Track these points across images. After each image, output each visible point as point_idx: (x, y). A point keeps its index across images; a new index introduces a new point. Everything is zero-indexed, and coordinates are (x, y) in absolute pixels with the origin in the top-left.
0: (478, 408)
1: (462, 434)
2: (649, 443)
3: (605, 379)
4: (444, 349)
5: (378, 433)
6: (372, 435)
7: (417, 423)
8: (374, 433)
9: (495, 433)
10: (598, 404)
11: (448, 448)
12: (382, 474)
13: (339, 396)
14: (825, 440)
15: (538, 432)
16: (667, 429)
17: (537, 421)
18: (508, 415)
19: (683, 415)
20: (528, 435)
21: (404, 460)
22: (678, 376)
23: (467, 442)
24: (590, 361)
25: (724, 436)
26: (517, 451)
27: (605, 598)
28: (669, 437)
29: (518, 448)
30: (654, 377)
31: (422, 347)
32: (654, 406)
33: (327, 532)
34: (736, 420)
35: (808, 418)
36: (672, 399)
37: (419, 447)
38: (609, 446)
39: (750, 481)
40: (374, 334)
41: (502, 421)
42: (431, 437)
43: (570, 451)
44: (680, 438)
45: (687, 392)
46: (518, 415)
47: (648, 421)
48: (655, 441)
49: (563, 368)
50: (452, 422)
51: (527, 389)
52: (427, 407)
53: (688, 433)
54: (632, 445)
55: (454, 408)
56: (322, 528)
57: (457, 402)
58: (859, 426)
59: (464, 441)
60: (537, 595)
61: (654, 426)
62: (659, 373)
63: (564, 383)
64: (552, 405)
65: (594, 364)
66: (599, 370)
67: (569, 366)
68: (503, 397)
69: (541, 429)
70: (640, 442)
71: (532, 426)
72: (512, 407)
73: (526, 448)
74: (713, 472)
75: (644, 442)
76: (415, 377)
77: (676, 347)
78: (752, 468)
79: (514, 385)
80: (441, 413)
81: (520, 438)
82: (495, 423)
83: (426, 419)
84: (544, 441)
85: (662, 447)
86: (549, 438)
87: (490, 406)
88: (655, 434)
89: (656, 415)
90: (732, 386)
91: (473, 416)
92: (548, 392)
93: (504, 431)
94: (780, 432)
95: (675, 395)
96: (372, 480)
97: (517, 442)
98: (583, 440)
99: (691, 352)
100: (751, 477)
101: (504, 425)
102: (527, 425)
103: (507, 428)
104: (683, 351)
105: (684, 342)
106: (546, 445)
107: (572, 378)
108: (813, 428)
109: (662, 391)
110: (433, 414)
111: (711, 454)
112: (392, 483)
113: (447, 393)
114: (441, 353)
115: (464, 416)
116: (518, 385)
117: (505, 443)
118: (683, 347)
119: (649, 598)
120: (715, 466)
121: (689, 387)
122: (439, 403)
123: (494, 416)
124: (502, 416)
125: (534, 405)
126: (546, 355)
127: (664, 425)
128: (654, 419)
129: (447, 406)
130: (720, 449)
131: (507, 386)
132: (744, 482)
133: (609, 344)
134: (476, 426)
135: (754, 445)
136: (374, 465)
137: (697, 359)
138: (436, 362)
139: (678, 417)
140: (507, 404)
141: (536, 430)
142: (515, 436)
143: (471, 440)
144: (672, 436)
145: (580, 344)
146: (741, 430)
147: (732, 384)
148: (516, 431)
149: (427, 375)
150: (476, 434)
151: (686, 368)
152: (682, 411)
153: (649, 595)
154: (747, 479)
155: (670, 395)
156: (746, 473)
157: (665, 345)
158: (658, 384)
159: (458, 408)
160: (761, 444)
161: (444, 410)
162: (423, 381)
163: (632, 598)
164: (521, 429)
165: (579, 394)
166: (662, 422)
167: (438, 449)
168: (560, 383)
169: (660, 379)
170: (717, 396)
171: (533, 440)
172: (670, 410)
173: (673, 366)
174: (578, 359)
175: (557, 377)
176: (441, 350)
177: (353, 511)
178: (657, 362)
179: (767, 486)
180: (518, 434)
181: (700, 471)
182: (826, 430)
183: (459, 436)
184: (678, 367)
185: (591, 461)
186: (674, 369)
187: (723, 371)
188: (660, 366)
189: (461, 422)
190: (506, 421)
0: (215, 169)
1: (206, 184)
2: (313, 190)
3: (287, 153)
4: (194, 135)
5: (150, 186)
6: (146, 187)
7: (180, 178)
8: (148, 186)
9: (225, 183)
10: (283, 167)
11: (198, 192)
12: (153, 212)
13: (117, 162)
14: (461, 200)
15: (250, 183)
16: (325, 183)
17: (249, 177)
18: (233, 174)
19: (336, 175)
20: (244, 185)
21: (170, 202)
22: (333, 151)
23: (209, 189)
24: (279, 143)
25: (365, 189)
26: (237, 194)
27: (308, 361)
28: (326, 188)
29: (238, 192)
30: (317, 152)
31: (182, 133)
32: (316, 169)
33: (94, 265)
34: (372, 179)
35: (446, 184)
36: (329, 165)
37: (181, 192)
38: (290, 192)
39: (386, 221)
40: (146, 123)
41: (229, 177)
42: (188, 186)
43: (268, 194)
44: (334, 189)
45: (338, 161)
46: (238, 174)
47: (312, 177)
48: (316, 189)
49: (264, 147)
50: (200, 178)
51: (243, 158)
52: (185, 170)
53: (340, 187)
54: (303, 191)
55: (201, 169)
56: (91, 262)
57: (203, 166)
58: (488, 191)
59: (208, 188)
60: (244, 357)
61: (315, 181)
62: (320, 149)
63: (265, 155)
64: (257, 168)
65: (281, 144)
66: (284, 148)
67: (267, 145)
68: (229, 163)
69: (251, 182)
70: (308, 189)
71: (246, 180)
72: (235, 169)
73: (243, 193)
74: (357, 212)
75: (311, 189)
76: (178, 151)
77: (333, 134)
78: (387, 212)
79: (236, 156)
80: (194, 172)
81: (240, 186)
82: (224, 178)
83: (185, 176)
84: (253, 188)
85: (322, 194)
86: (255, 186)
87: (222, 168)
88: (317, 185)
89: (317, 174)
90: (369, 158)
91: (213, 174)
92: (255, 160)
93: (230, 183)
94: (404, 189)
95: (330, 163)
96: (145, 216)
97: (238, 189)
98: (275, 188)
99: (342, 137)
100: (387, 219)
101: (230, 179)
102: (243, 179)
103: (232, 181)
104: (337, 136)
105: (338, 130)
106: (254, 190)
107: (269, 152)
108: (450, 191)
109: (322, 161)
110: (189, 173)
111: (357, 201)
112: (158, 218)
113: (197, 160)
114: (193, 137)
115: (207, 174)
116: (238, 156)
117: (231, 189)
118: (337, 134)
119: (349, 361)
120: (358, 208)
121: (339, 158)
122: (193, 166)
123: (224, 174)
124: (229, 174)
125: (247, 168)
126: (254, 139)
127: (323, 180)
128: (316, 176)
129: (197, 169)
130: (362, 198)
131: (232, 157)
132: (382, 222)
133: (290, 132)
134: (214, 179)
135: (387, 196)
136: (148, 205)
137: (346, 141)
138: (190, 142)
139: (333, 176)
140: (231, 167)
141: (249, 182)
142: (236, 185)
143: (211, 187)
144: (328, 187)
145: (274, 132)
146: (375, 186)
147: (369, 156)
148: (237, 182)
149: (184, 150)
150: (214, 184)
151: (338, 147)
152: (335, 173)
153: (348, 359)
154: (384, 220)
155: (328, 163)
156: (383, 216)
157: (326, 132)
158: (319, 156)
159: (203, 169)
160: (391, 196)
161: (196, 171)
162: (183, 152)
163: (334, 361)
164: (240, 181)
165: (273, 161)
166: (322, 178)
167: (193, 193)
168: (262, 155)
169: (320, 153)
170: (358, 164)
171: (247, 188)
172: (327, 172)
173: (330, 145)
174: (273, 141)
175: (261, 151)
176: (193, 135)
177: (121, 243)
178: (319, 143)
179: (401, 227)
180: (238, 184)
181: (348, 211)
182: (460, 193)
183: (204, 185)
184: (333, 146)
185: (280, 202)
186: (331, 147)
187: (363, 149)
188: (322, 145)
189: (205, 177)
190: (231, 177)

▶ _How to complete this task_:
Starting at the line above that contains "139: (678, 417)", write out each line exactly until the line that contains "177: (353, 511)" has been written, and stop there.

▶ _Task response_:
139: (678, 417)
140: (507, 404)
141: (536, 430)
142: (515, 436)
143: (471, 440)
144: (672, 436)
145: (580, 344)
146: (741, 430)
147: (732, 384)
148: (516, 431)
149: (427, 375)
150: (476, 434)
151: (686, 368)
152: (682, 411)
153: (649, 595)
154: (747, 479)
155: (670, 395)
156: (746, 473)
157: (665, 345)
158: (658, 384)
159: (458, 408)
160: (761, 444)
161: (444, 410)
162: (423, 381)
163: (632, 598)
164: (521, 429)
165: (579, 394)
166: (662, 422)
167: (438, 449)
168: (560, 383)
169: (660, 379)
170: (717, 396)
171: (533, 440)
172: (670, 410)
173: (673, 366)
174: (578, 359)
175: (557, 377)
176: (441, 350)
177: (353, 511)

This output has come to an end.